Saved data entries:

::::::::

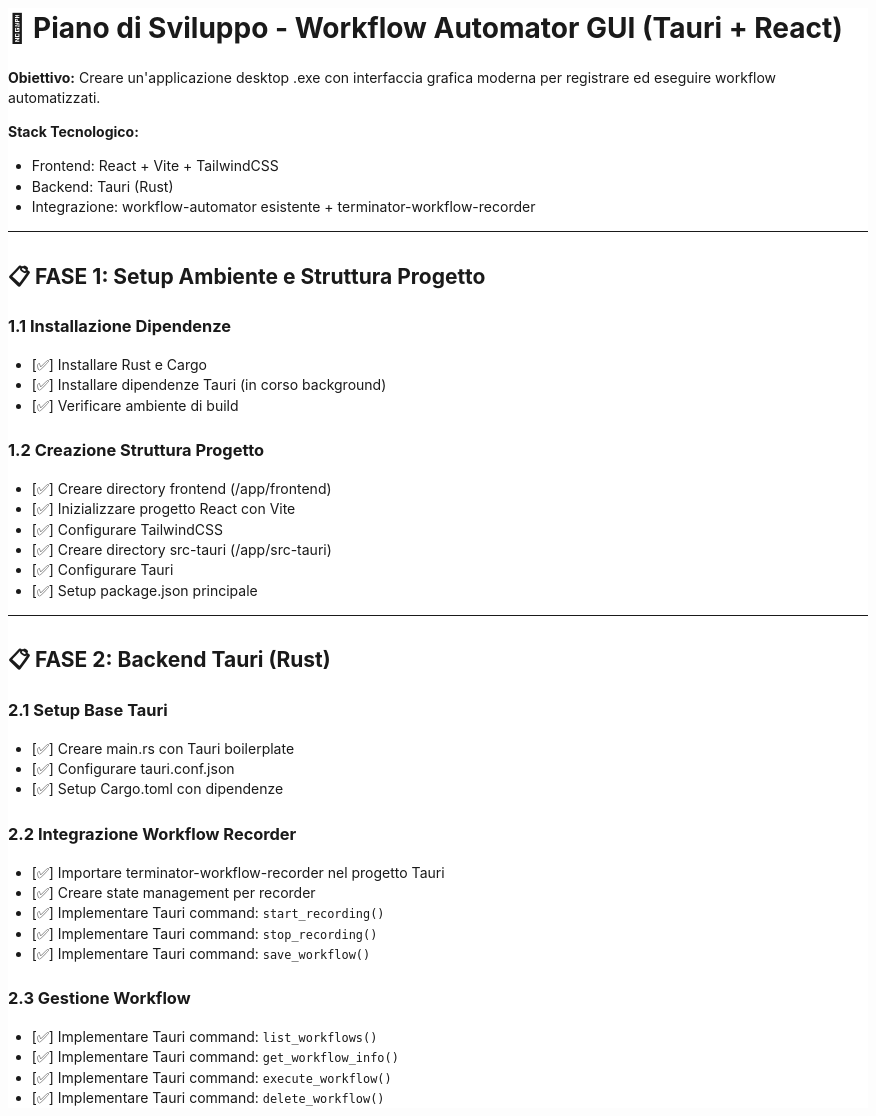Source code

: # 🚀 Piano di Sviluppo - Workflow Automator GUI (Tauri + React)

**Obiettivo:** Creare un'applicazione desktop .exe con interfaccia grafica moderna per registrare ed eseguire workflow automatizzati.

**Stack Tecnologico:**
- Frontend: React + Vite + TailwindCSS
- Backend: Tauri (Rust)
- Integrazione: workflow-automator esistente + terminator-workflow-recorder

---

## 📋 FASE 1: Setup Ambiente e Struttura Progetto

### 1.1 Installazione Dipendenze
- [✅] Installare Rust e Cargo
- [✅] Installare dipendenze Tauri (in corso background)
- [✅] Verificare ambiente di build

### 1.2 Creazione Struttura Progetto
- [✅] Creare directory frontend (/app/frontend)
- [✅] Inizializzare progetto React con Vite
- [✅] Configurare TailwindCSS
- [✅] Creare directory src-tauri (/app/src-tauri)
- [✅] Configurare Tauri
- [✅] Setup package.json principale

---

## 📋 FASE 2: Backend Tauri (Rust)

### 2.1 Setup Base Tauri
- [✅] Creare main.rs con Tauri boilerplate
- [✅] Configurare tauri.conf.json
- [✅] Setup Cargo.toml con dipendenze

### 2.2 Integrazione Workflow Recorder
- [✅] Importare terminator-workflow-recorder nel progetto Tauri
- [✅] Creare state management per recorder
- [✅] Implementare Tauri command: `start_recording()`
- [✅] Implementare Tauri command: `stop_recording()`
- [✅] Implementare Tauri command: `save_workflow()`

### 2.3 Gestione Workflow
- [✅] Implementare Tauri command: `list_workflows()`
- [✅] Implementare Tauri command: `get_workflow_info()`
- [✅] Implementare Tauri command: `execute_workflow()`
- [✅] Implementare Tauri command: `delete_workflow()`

::::::::

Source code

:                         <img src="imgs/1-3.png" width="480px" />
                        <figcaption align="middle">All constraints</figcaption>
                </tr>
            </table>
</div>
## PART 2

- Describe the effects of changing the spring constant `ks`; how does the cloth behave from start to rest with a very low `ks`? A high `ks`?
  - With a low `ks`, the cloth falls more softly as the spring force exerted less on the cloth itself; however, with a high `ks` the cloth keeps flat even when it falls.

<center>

::::::::

Set down, from the entries above, exactly the lines from the one with "- [✅] Inizializzare progetto React con Vite" up to and including the one with "- [✅] Importare", and no other lines.

- [✅] Inizializzare progetto React con Vite
- [✅] Configurare TailwindCSS
- [✅] Creare directory src-tauri (/app/src-tauri)
- [✅] Configurare Tauri
- [✅] Setup package.json principale

---

## 📋 FASE 2: Backend Tauri (Rust)

### 2.1 Setup Base Tauri
- [✅] Creare main.rs con Tauri boilerplate
- [✅] Configurare tauri.conf.json
- [✅] Setup Cargo.toml con dipendenze

### 2.2 Integrazione Workflow Recorder
- [✅] Importare terminator-workflow-recorder nel progetto Tauri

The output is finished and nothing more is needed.